「好物」は変わらないけれど
「仕事や家事をがんばってくれる夫のために、週に2回は晩ご飯で夫の好物を作ります。
昔からおいしいと言ってくれるメニューにユーリンチーがあって、刻んだネギの量やお酢の加減など、毎回しっかり考えていたつもりでした。
日中すごく暑かった日、夏バテ防止にといつものように気合を入れて作りテーブルに並べたのですが、夫の箸が進んでおらず『きょうは暑くて疲れたよね、大丈夫?』と声をかけました。
夫はしばらく黙ってから、『ごめん、ユーリンチーのお酢がだいぶ酸っぱくて、食べられない。前も伝えたと思ったのだけど…』と、言いにくそうに口を開き。
そういえば、前回『もう少しお酢を少なくしてくれたらうれしい』と言われていたのに、きょうも『この味で間違いない』と一方的な思い込みで作っていました。

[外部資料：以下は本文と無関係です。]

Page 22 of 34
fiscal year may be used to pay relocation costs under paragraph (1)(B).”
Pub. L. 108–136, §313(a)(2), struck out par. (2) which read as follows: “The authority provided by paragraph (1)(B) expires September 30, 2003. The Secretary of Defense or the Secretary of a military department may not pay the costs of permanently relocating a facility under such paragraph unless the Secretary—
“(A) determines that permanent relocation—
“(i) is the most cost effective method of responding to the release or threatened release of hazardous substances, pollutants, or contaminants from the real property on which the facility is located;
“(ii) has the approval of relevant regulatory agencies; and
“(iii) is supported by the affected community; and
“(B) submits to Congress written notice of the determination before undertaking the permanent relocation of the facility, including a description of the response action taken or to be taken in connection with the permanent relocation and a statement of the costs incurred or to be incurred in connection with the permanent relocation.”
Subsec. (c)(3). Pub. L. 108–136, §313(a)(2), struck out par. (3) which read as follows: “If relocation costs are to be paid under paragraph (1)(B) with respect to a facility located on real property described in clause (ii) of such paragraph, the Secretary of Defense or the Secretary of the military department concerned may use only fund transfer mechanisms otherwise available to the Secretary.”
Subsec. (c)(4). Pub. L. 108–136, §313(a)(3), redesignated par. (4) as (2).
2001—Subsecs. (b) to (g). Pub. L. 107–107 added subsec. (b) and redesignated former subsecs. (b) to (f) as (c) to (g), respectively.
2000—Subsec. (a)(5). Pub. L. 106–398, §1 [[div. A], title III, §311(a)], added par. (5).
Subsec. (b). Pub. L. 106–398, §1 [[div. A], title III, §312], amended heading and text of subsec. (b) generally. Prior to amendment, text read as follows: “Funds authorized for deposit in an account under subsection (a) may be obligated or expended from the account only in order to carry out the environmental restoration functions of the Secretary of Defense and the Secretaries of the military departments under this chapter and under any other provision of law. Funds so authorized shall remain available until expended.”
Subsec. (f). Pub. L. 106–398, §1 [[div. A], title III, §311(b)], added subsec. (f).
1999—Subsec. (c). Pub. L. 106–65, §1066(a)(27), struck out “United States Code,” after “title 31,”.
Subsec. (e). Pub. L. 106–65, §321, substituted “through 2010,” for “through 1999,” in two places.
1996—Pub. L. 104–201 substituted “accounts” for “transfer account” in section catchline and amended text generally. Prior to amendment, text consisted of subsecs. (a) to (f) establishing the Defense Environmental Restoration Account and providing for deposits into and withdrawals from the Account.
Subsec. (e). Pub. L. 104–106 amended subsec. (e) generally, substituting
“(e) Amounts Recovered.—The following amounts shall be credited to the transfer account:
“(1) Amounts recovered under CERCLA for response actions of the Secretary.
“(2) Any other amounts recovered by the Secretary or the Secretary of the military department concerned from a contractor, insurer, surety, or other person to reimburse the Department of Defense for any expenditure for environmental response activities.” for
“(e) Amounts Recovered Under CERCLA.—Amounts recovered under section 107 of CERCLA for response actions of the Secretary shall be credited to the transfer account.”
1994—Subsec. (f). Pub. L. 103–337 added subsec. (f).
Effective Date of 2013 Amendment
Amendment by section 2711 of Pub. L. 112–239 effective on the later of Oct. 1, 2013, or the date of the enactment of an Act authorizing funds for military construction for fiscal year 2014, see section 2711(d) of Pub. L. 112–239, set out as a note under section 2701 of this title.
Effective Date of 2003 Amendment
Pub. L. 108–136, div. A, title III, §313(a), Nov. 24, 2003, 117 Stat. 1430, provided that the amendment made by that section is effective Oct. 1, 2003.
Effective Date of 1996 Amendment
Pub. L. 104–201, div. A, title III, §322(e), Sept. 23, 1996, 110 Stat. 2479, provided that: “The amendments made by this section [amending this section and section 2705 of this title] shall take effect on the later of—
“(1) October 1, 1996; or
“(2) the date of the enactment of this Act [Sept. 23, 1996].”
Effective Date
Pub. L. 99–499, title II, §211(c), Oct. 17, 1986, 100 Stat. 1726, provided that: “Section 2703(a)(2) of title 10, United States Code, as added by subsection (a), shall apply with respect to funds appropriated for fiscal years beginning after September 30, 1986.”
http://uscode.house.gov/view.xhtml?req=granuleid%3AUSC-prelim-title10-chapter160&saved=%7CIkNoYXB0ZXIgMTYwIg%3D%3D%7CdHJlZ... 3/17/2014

これがきっかけで、夫からはほかにも『柔軟剤の匂いがキツいと言ったのにそのまま』『お弁当のご飯の量を減らしてほしいと言ったのに変えてくれない』など、言葉をスルーし続ける私への不満が出てきました。
夫の伝え方はいつも優しくて、何か言うときは『いつもありがとう』とも伝えてくれるので、それに甘えて内容をちゃんと受け止めていなかったのだなと気がつきました。
夫とはうまくいっている、私はがんばっていると思っていたけれど、実際はちょっとした提案でもまともに聞いていなくて、反省しましたね…。
それからは、何かするときは一呼吸置いて夫の言葉を思い出すようにしています」(女性/40歳/金融)
尽くし型の妻にありがちなこんなケースは、夫の言葉を聞いているつもりで自分の感覚ばかり優先してしまうのが問題といえます。
感謝を伝えつつ控えめに希望を伝えてくれているのに、覚えていないのは自分のやり方のみを信じている証拠。これでは、希望を伝えたい夫のほうも困りますよね。
うまくいっているのは夫の我慢があったからと知るのはショックですが、拒絶ではなく提案なら、夫の気持ちをしっかりと見る余裕を持ちたいところ。
「いつもありがとう」にとらわれるのではなく、お互いの気持ちを受け入れることまで考えたいですね。